Application to a Novel Protein with Unknown 3D Structure: The Human SYCE1 Core

Based on the success of utilizing contact predictions to constrain potential models, we applied the algorithm on the structural core of the human SYCE1 protein, a tethered construct where the sequence is repeated to allow formation of extended antiparallel coiled coils with two short additional helices at each end that could fold back to form a small three-helix bundle. The secondary structure of the tethered protein construct resulted in eight stretches of α-helices where, based on the heptad repeats helices 2, 3, and 4, can be aligned to helices 6, 7, and 8 corresponding to the same sequence, respectively, in an antiparallel fashion. This resulted in 14 close contact predictions between helices 2 and 8, and helices 4 and 6, respectively, as shown in Figure .

Figure 14

Schematic drawing of the SYCE1 construct with each box corresponding to one predicted α-helix. The SYCE sequence of approximately 120 amino acids corresponding to helices 1–4 is duplicated and linked by a tether to a repeat of the same sequence comprised of helices 5–8.

Deriving the Models

Based on the sequence and secondary structure predictions (a combination of those of RaptorX[47] and HHpred[48]), 40 initial configurations were generated using the CB algorithm. An example is shown in Figure a along with its hydration layer; its scattering curve is compared to the experimental data (from ref (24)) in Figure b. As shown, the fitting is limited to the domain q ∈ [0, 0.3] Å–1, which balances the twin considerations of a sufficient resolution and reliable signal-to-noise ratio. Using Monte Carlo optimization, the structure is altered until a reliable fit χf2 + χnl + χcon < 0.008 is obtained, where the potential χcon is based on the contact predictions described above. One such model is shown in Figure c along with its scattering curve in Figure d. The identical chains of the structure have folded to lie (nearly) parallel with the end termini occupying a local neighborhood. Two example models for which χf2 + χnl + χcon < 0.008 are shown in Figure a,b. Panels c and d of Figure indicate one of the coiled-coil structures and depict the pairwise distances associated with the contact prediction terms χcon.

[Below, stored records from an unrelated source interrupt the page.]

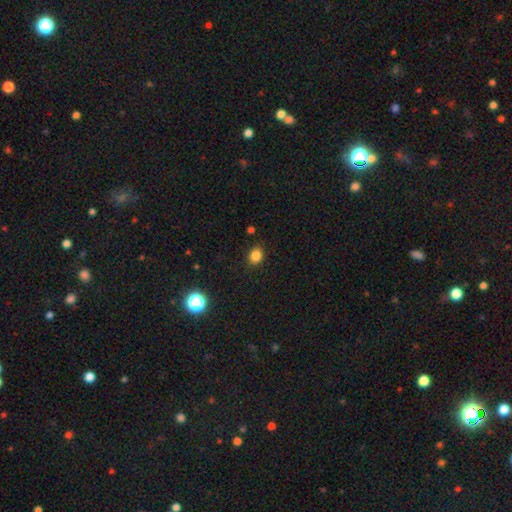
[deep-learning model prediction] A smooth galaxy with no disk features (83%) that is round (63%).

Vote fractions:
- Smooth or featured? smooth: 83% / star or artifact: 13% / featured or disk: 4%
- How rounded? round: 63% / in between: 36% / cigar-shaped: 1%
- Merging? none: 87% / minor disturbance: 9% / major disturbance: 2% / merger: 1%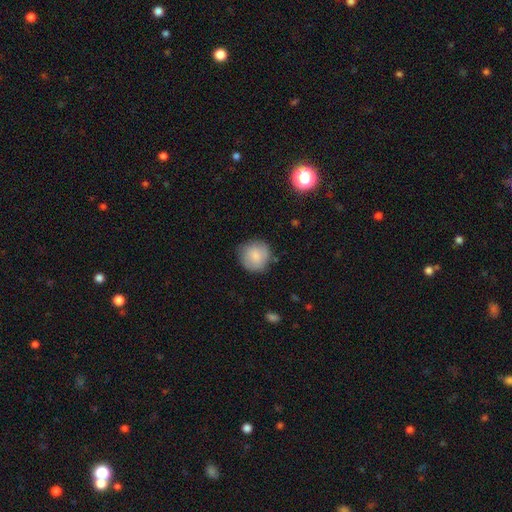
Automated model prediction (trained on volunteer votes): A smooth galaxy with no disk features (82%) that is round (91%). Merging: none (78%).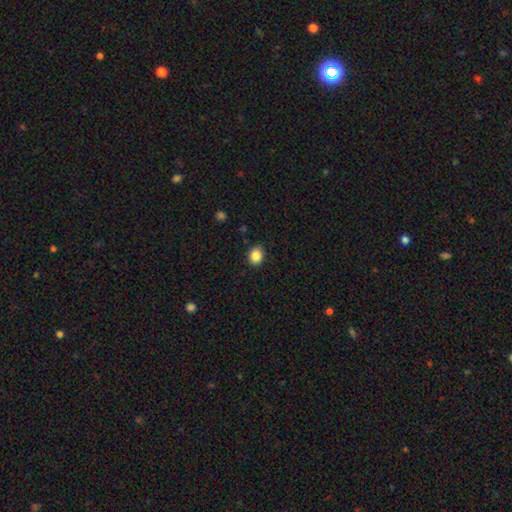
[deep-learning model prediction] smooth-or-featured: smooth: 87% | star or artifact: 9% | featured or disk: 4%
  how-rounded: round: 52% | in between: 47% | cigar-shaped: 1%
  merging: none: 88% | minor disturbance: 9% | major disturbance: 2% | merger: 1%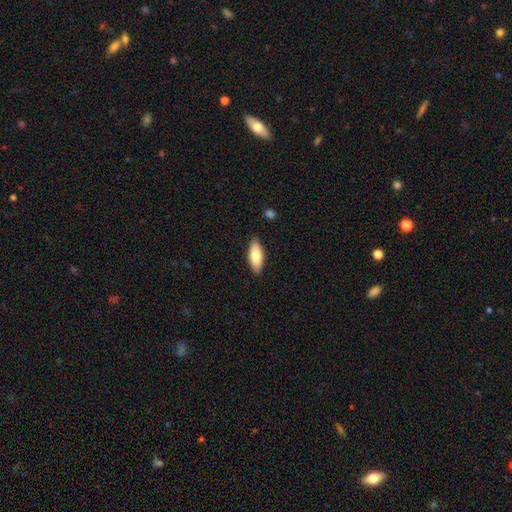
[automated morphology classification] smooth-or-featured: smooth: 77% | featured or disk: 17% | star or artifact: 6%
  how-rounded: in between: 70% | cigar-shaped: 28% | round: 2%
  merging: none: 88% | minor disturbance: 9% | major disturbance: 2% | merger: 1%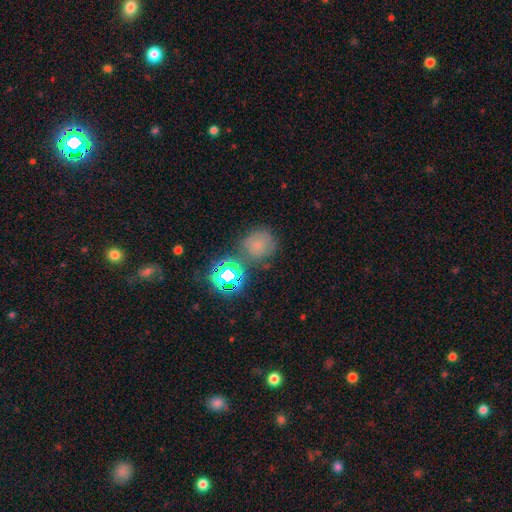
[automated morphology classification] Overall: smooth (43%; star or artifact 41%). Merging: none (73%).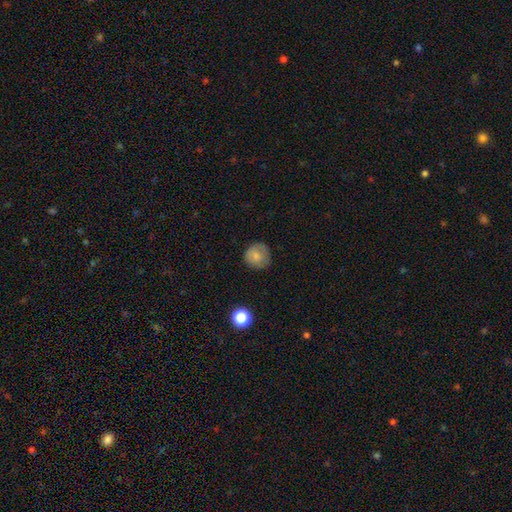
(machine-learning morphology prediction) type=smooth (79%); roundness=round (92%); merging=none (76%).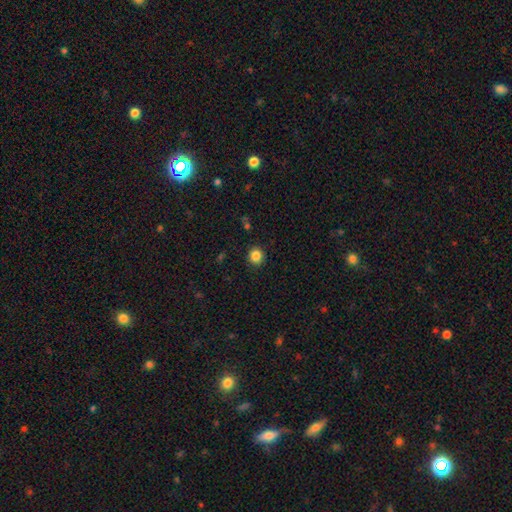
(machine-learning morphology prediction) A smooth galaxy with no disk features (85%) that is round (87%).

Vote fractions:
- Smooth or featured? smooth: 85% / star or artifact: 11% / featured or disk: 4%
- How rounded? round: 87% / in between: 12% / cigar-shaped: 1%
- Merging? none: 91% / minor disturbance: 6% / major disturbance: 2% / merger: 1%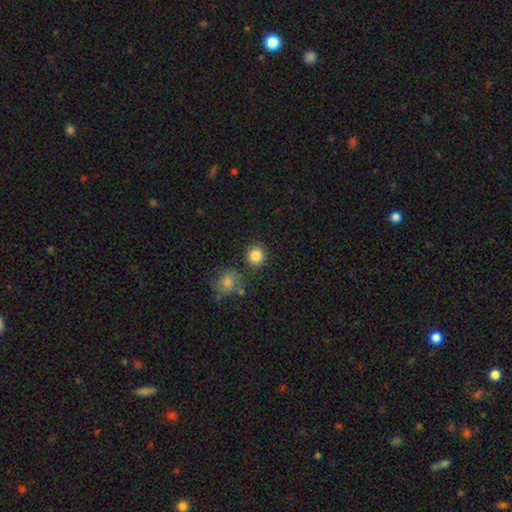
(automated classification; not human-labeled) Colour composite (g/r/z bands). It shows a smooth galaxy with no disk features (85%) that is round (91%). Merging: none (85%).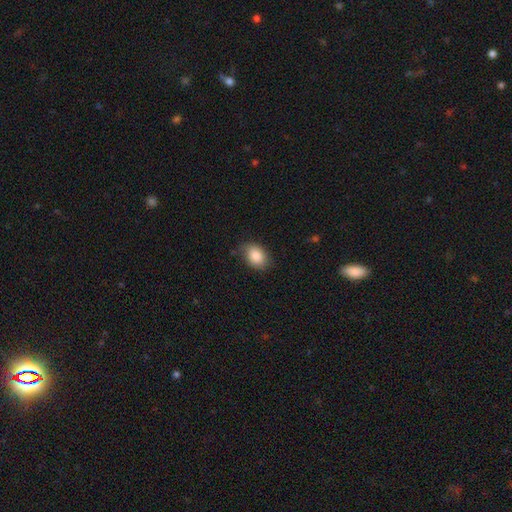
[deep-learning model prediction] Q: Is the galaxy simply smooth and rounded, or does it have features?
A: smooth — 86%.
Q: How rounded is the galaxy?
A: in between — 79%.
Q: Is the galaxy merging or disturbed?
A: none — 77%.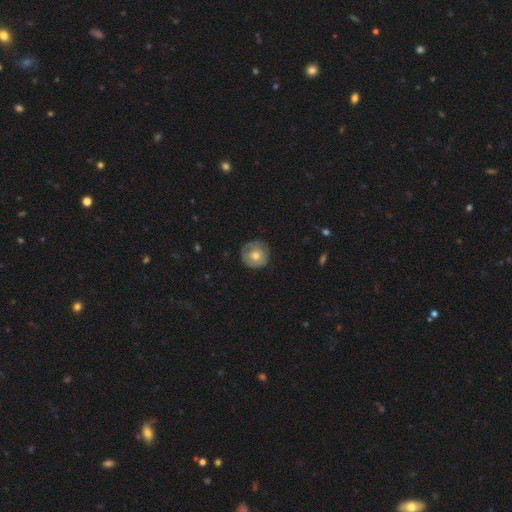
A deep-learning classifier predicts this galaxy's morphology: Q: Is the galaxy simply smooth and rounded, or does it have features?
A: smooth — 60%.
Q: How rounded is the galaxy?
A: round — 93%.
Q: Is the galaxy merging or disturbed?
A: none — 76%.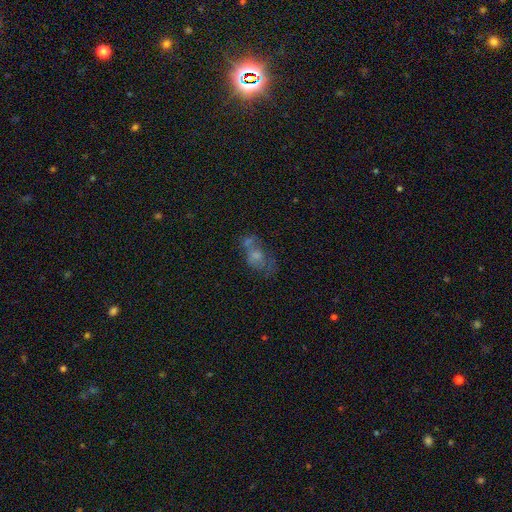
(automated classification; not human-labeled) The model was most divided on "smooth or featured": smooth: 48%, featured or disk: 33%, star or artifact: 19%. Remaining: merging — merger (43%).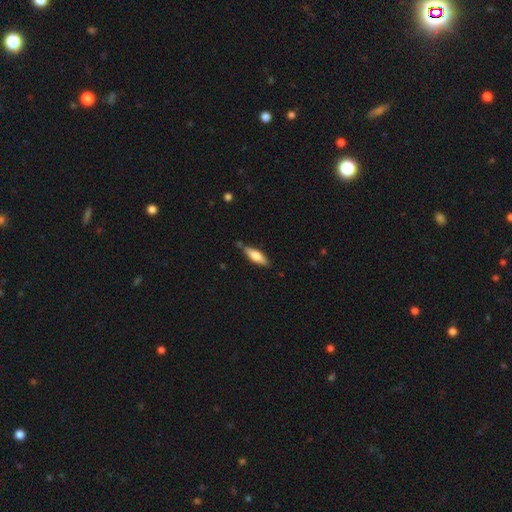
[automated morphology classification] A smooth galaxy with no disk features (68%) that is in between round and cigar-shaped (50%). Merging: none (78%).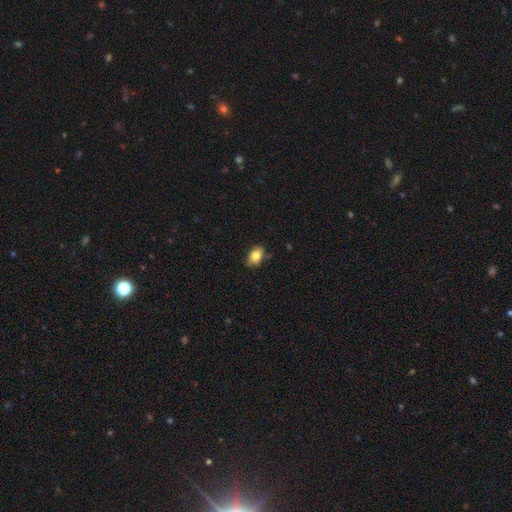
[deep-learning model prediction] A smooth galaxy with no disk features (81%) that is in between round and cigar-shaped (84%).

Vote fractions:
- Smooth or featured? smooth: 81% / featured or disk: 11% / star or artifact: 8%
- How rounded? in between: 84% / round: 14% / cigar-shaped: 2%
- Merging? none: 77% / minor disturbance: 18% / major disturbance: 3% / merger: 2%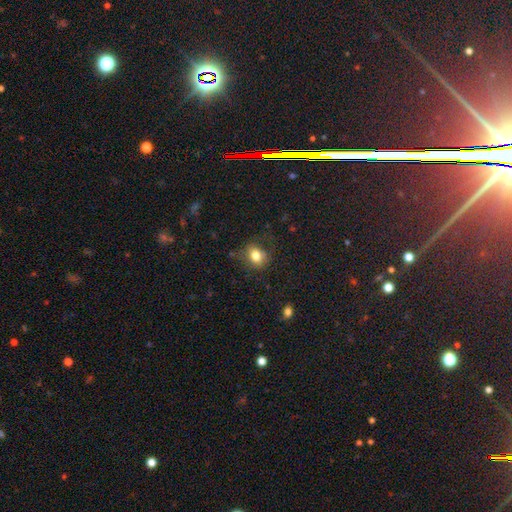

All models share the elongated bend shape with a antiparallel coiled-coil arrangement of helix 2–4 to helix 6–8, respectively. The first helix in each helix (helices 1 and 5, respectively) show different orientations which reflect the expected conformational flexibility of the protein in solution. Importantly, the central coiled coil (made of helices 3 and 7, respectively) is not based on the constraints given a priori but is entirely based on the optimization against the experimental data. Although a bead model results in a similar overall shape,[24] our method is able to derive a more detailed molecular model with distinct structural features such as the central coiled coil.

Figure 15

Figure 16

Illustrations of the model predictions. (a, b) All model predictions. (c) One of the coiled-coil units of (a) with black tubes representing the contact prediction distances, as seen along the axis of the unit. (d) Tilted helical structure of the coiled-coil unit. (e) Model obtained by minimizing the chi-squared measure χnl + χcon only (i.e., without taking the scattering data into account).

Illustrations of the optimization process used to obtain the model predictions for structural core of human SYCE1. (a) Initial starting configuration of the backbone based only on the sequence data shown in Figure . Also shown as spheres are the molecules of the hydration layer. Large black and white spheres indicate the end termini. (b) Scattering curve of the initial configuration (blue) overlaid on the scattering data (red). (c) Model prediction for which χf2 + χnl + χcon < 0.008; the end termini are next to each other. (d) Final scattering curve compared to experimental data. Illustrations of the model predictions. (a, b) All model predictions. (c) One of the coiled-coil units of (a) with black tubes representing the contact prediction distances, as seen along the axis of the unit. (d) Tilted helical structure of the coiled-coil unit. (e) Model obtained by minimizing the chi-squared measure χnl + χcon only (i.e., without taking the scattering data into account).

Experimental Scattering Data Is Crucial to the Prediction Quality

One might ask if the contact predictions alone were sufficient to predict the structure, since they are crucial to forming (some of) the coiled-coil structure. To test this, we derived models by minimizing the chi-squared measure χnl + χcon (i.e., ignoring the scattering data); a typical example is shown in Figure e. The outer α-helices are present as the contact prediction constraint χcon forces these structures to form. However, the whole structure is significantly folded. This folding was found to be a typical property of models obtained by minimizing only χnl + χcon, and the degree of folding was far from consistent. The clear effect of further enforcing the model fit the scattering data is twofold: first straightening out the whole structure and second, in doing so, developing a coiled-coil geometry in the middle of the structure.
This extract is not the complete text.